In late April, the National Center for Genome Analysis Support (NCGAS) gave its first national-level workshop in bioinformatics. NCGAS covered how to assemble short RNA sequence reads into expressed gene sequences (called a transcriptome) on large scale computers.
This analysis is very cheap and easily accessible to researchers new to genomics. But the analysis requires large memory machines to complete. For many biologists this is their first experience in larger-scale computing, meaning they are novices not only in genomic biology but are also new to using the Linux-based servers that are required.
“The cheapest part of sequencing is now sequencing” ~C. Titus Brown
Genetic sequencing has plummeted in cost for over a decade, giving rise to a boom in biology and a focus on designing better experiments to get the most information out of data. However, instruction on how to efficiently complete these tasks on clusters is often neglected, especially when it comes to highlighting skills such as job and data management that can dramatically reduce the time and storage it takes to complete an analysis.
This is critical, as researchers must pay for analyst time, graduate student time, and compute time and storage space. Post-sequencing analysis is now considered the cost- and time-limiting step in genomics projects, and one that depends heavily on properly using compute clusters.

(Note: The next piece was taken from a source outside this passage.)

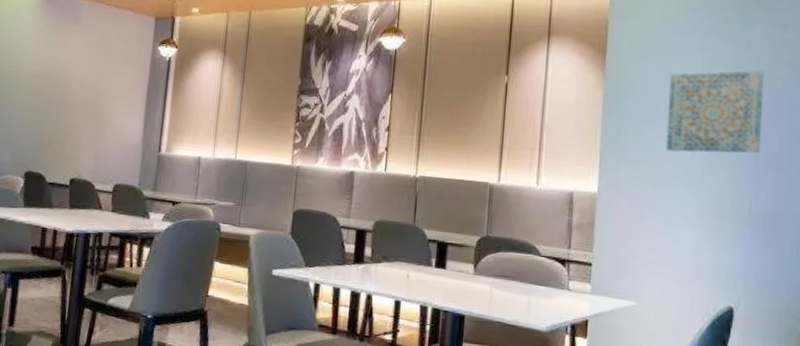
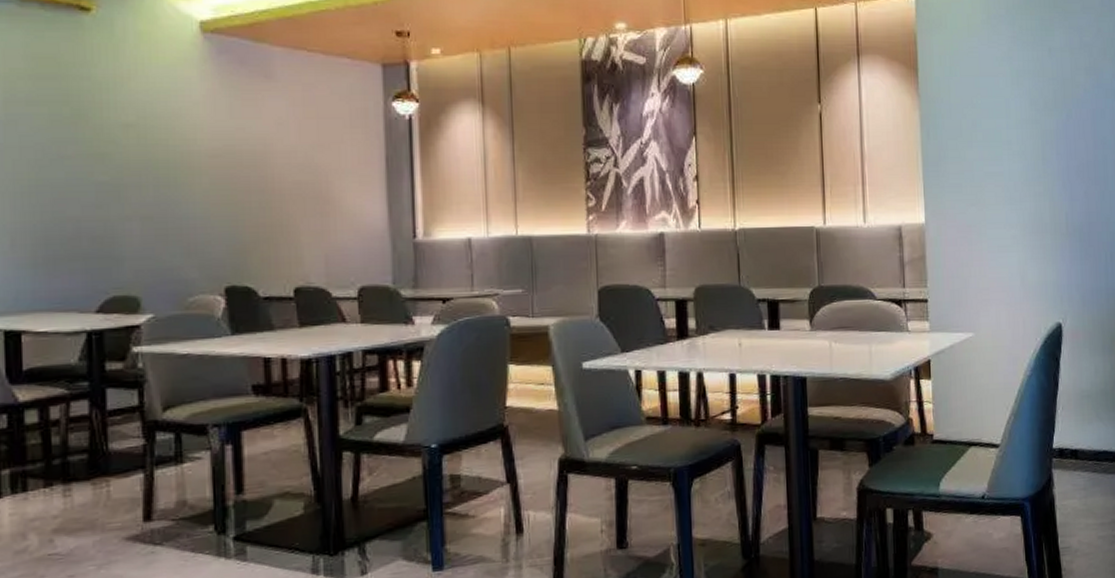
wall art: present [665,70,765,154] -> none [981,78,1071,172]

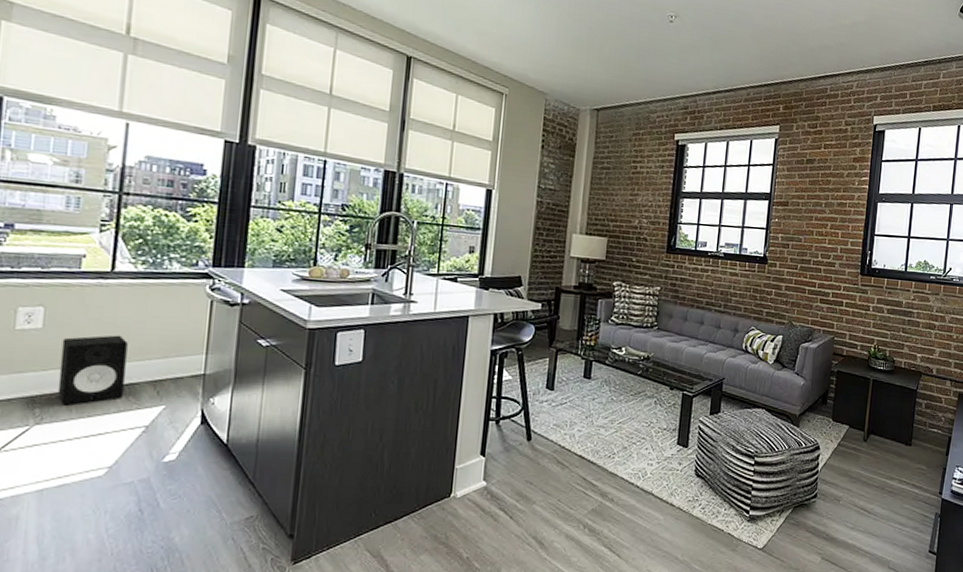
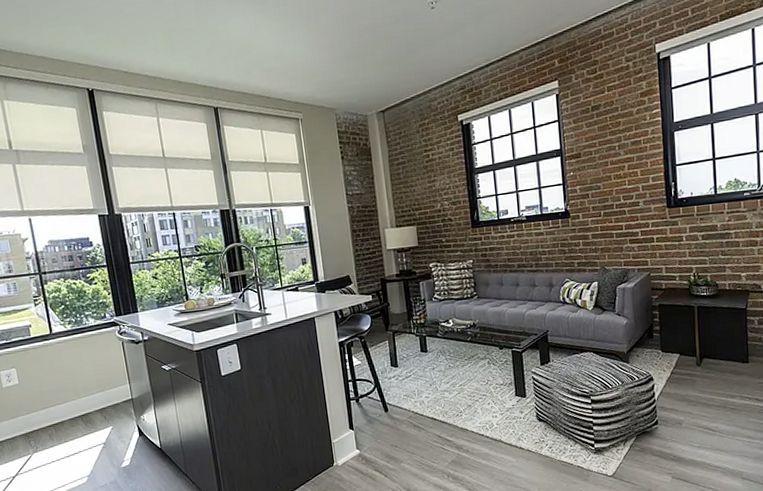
speaker: present [57,335,128,406] -> none [33,380,84,437]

NCGAS strove to fill this instructional gap by splitting the workshop evenly between HPC skills and genomic analysis. We provided the researchers with ready-to-run job scripts that serve as an unintimidating start point for their analysis.
However, we did not simply provide job scripts and mention their structure—we walked students through an activity where they had to act as a job scheduler while playing “job tetris’ with jobs requiring different resources. We didn’t just list what resources were available to them, we toured the IU data center to show them physical machines and had them design data management plans around real research projects and available XSEDE resources.

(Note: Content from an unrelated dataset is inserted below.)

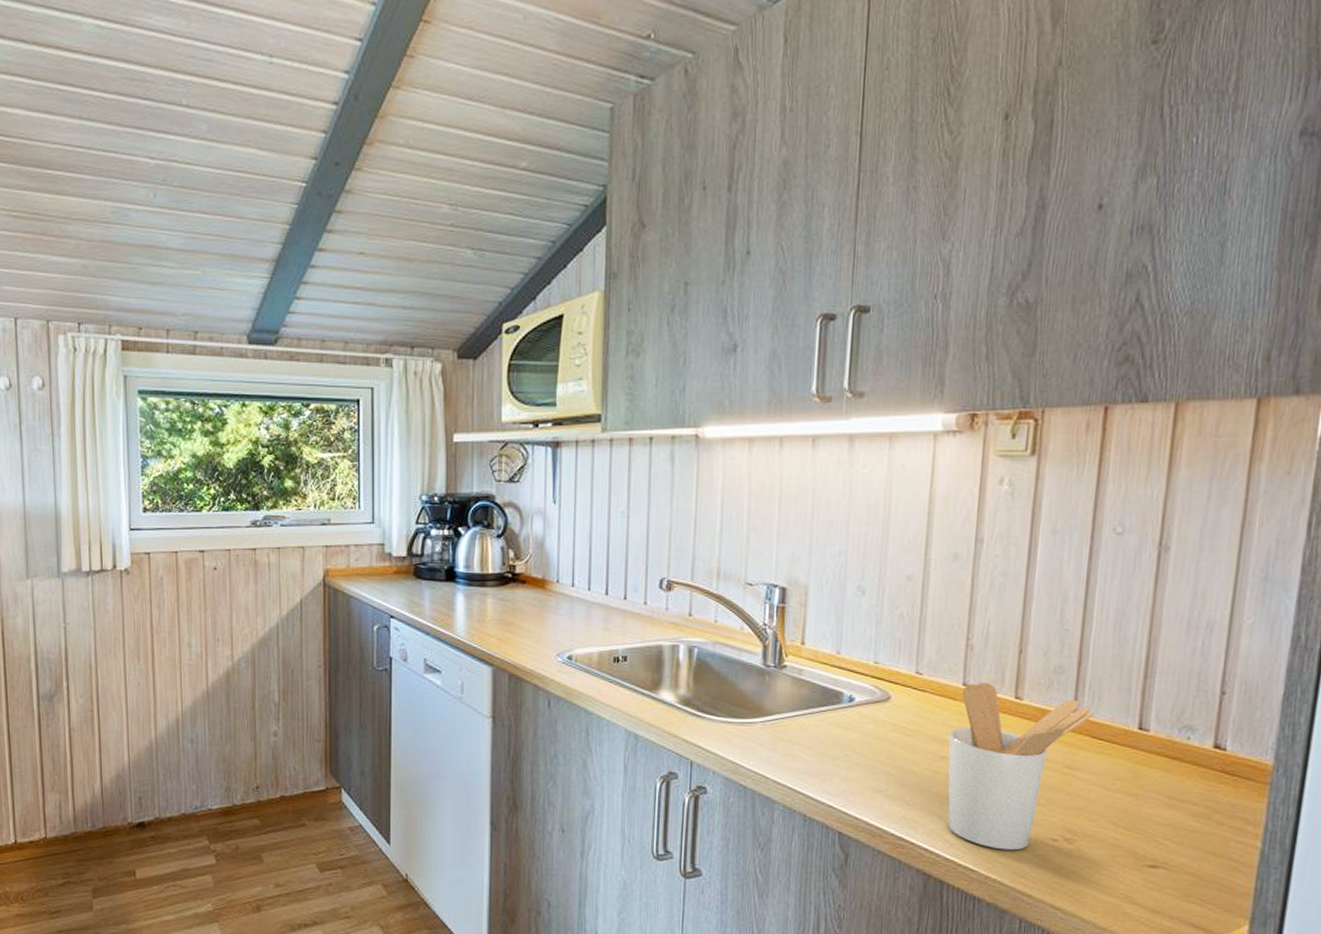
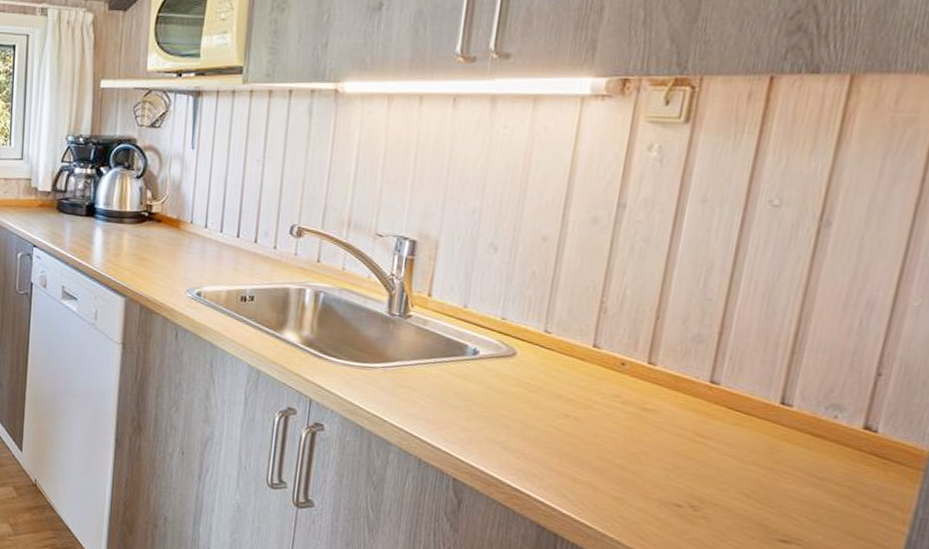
utensil holder: present [947,682,1094,851] -> none [566,345,732,512]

Developing a deeper understanding of how these systems work helps students more intuitively grasp how to use them, giving them a foundation to build further necessary skills (i.e. optimizing individual jobs and using the right resource) and reduces anxiety in approaching new analyses.
“This was the first workshop of its kind that I have attended and one of the most useful workshops in my doctoral degree.”~participant survey
Giving biologists a framework for analyses and training them to efficiently use HPC systems not only gets researchers work done faster, but also reduces the load on HPC systems. Since many of these analyses require large memory and several days to complete, inefficient use of job requests and repeated failed jobs causes an unnecessary burden on the clusters.

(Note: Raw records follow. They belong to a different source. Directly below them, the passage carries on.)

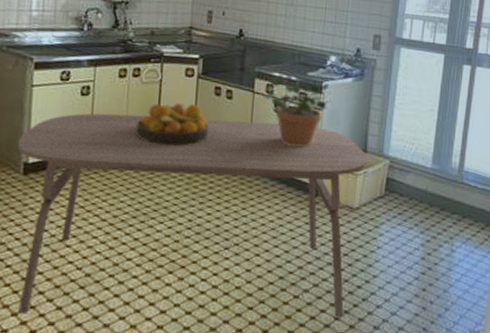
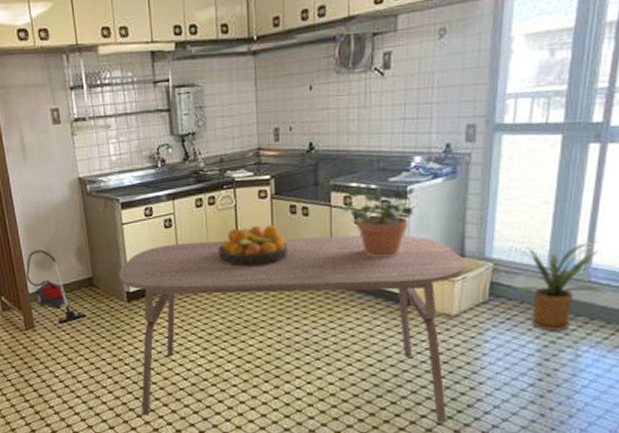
house plant: none [401,147,473,227] -> present [508,240,605,331]

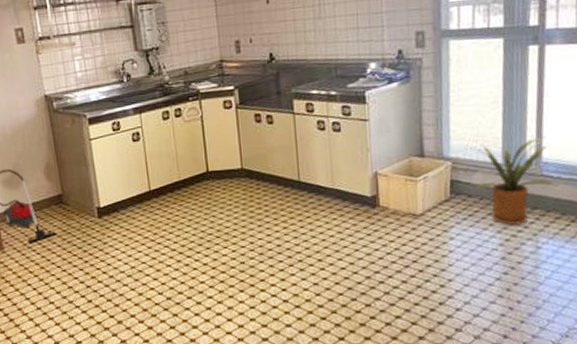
dining table: present [118,235,465,423] -> none [88,138,426,335]
fruit bowl: present [217,224,289,267] -> none [186,133,256,177]
potted plant: present [339,186,419,258] -> none [302,92,378,162]

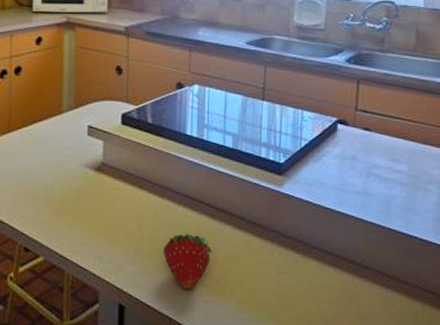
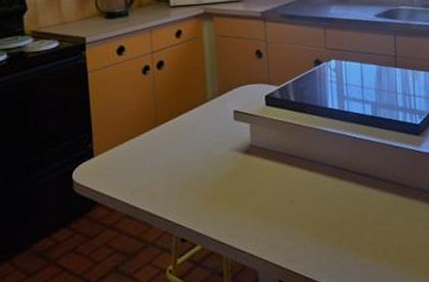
fruit: present [163,233,212,290] -> none [316,201,362,257]

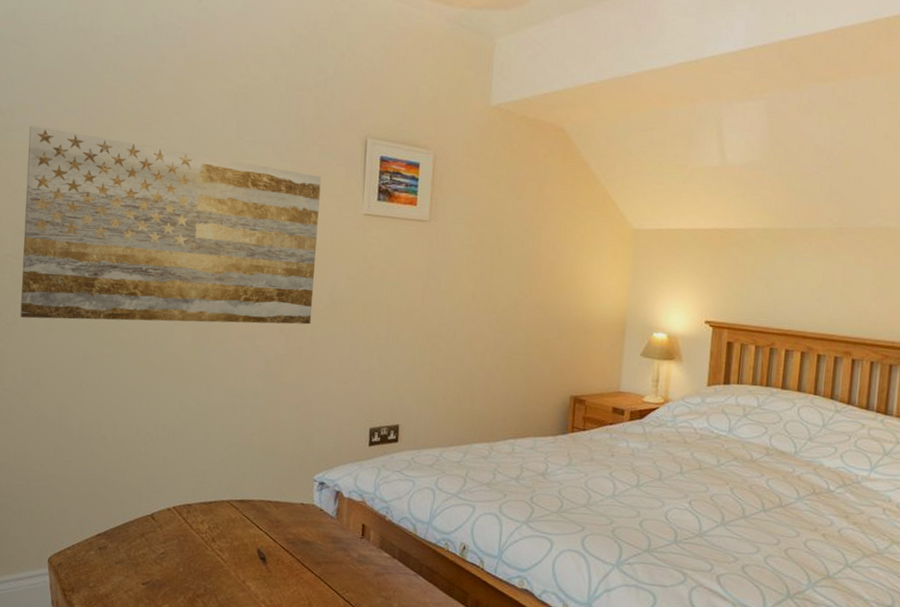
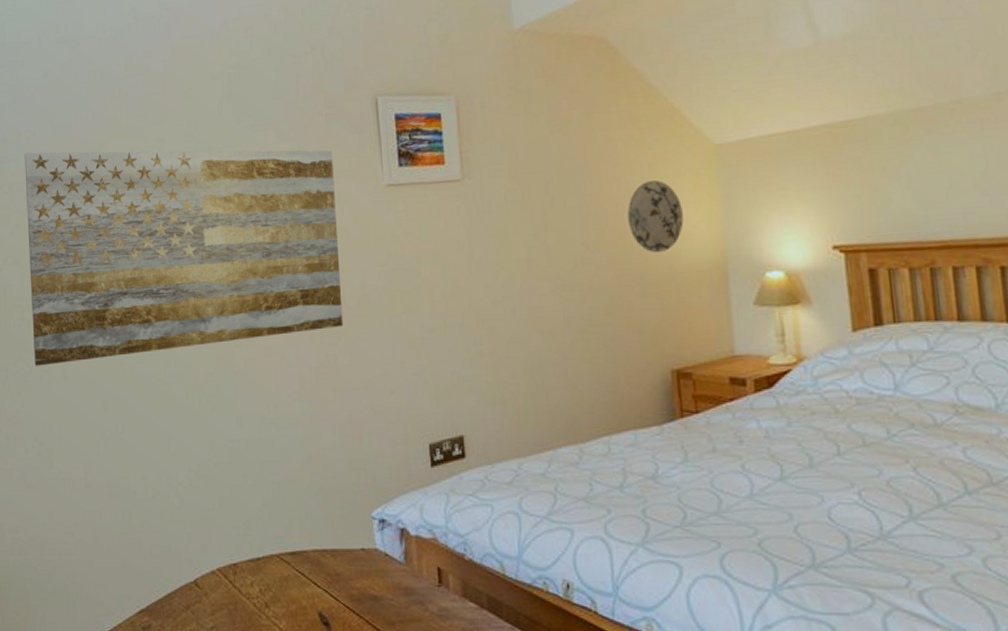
decorative plate: none [557,248,600,306] -> present [627,180,684,253]

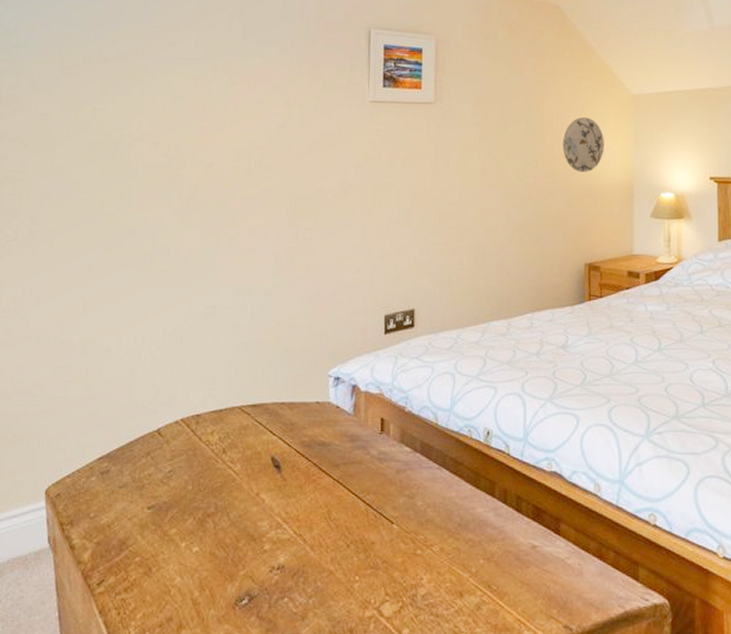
wall art: present [24,149,344,366] -> none [21,42,327,233]

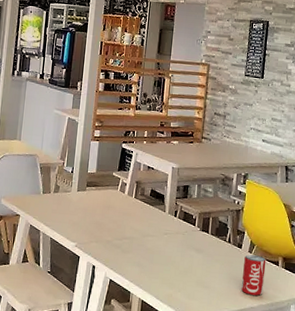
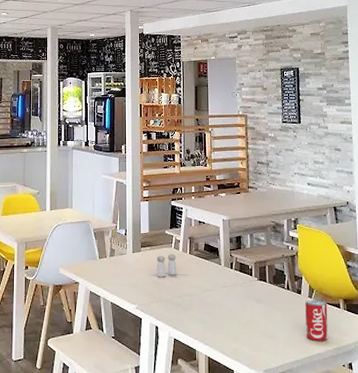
salt and pepper shaker: none [99,196,121,219] -> present [156,254,177,277]

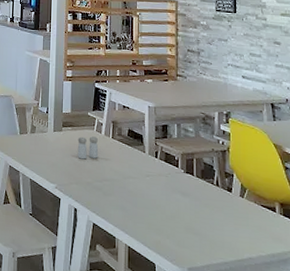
beverage can: present [305,300,329,341] -> none [236,199,262,245]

Using resources poorly matched to the job only confounds this issue. Offering workshops in a domain-specific context is necessary to attract researchers to HPC skills.
Common biological workflows with high computational demands, especially workflows that attract new researchers to genomics, are an excellent opportunity to get buy-in from the research community to dedicate time to the basic HPC training they need to get to interesting questions. Targeting these large, common workflows also help to motivate HPC managers to actively participate in training these communities to increase efficient system use.
Due to high demand from the community, NCGAS will be running this workshop again in early October.